_TEXT BLOCK_.

<<<<

Tom Vandenbosch (ICRAF)

Tom Vandenbosch (ICRAF)

[Antonella – AP]. Tom, who did you have in mind when you were tweeting from the WCA?
[Tom – TV].
Nobody in particular, because I have a few followers. It was more about taking notes and bookmarking interesting things for myself.

[AP]. How long have you been on Twitter?
[TV].
I haven’t had my personal account for a long time. I’m doing a PhD in e-learning, and as part of my studies, I have been testing many social media tools under different names.

[AP]. Did you follow the @icraf tweets?
[TV].
Yes, I followed them from the sessions. But honestly, I think it was overwhelming to have a sort of play-by-play report of what was being presented. Just the key facts emerging from the sessions would have been okay. People are following so many Twitter accounts, so it’s a bit of overloading. On another front, it helped me discover that it’s possible to have RSS feeds for hashtag searches on Twitter, so you can follow the conversations on a given topic with a RSS reader as well. Moreover, I think it’s good that we have the Twitter account labelled ICRAF, it’s short and handy to quote in re-tweets and replies.

[AP]. Do you think that tweets from the various sessions added any value to your Congress experience?
[TV].

>>>>

_TASKS FOR THIS EXERCISE_.
**a)** List every question Antonella asks in the interview.
**b)** Copy the interview from "I haven’t had" to "re-tweets and replies.", swapping "overwhelming" for "tiring".
The material after this has nothing to do with the interview.

_DATASET EXCERPT_.
<<<<

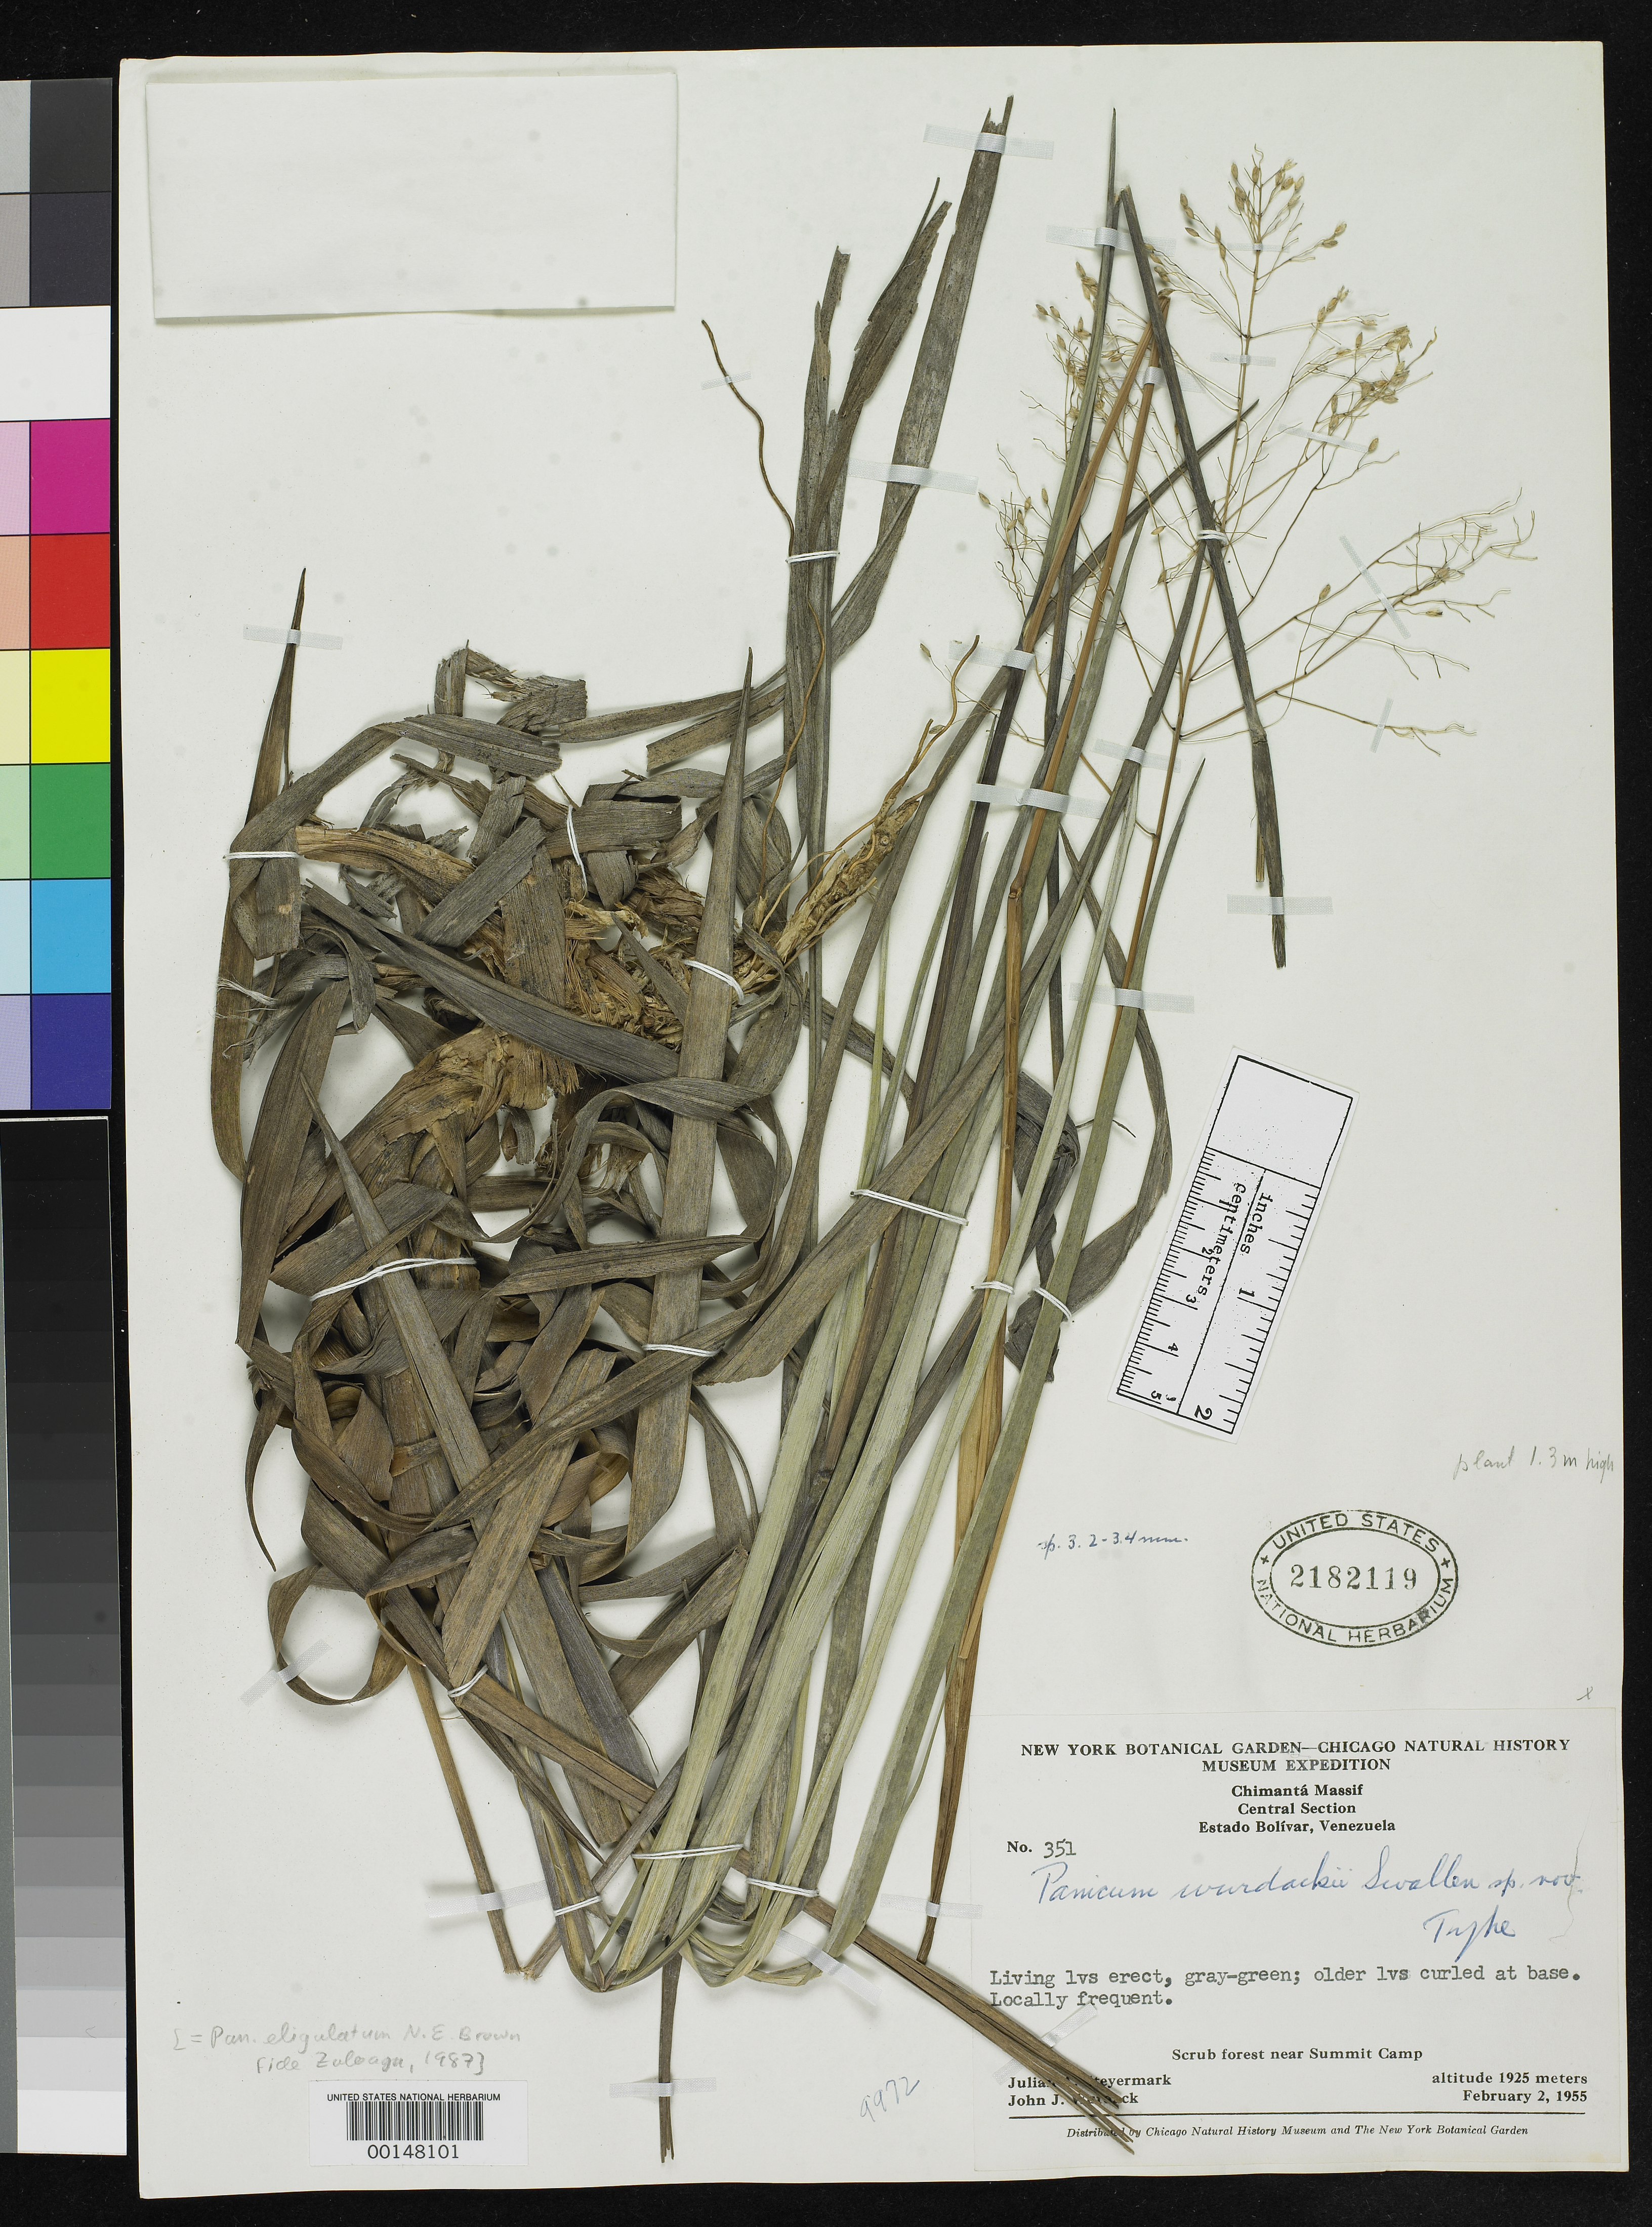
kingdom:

>>>>

_RESPONSES PER TASK_.
**a)**
- Tom, who did you have in mind when you were tweeting from the WCA?
- How long have you been on Twitter?
- Did you follow the @icraf tweets?
- Do you think that tweets from the various sessions added any value to your Congress experience?

**b)**
I haven’t had my personal account for a long time. I’m doing a PhD in e-learning, and as part of my studies, I have been testing many social media tools under different names.

[AP]. Did you follow the @icraf tweets?
[TV].
Yes, I followed them from the sessions. But honestly, I think it was tiring to have a sort of play-by-play report of what was being presented. Just the key facts emerging from the sessions would have been okay. People are following so many Twitter accounts, so it’s a bit of overloading. On another front, it helped me discover that it’s possible to have RSS feeds for hashtag searches on Twitter, so you can follow the conversations on a given topic with a RSS reader as well. Moreover, I think it’s good that we have the Twitter account labelled ICRAF, it’s short and handy to quote in re-tweets and replies.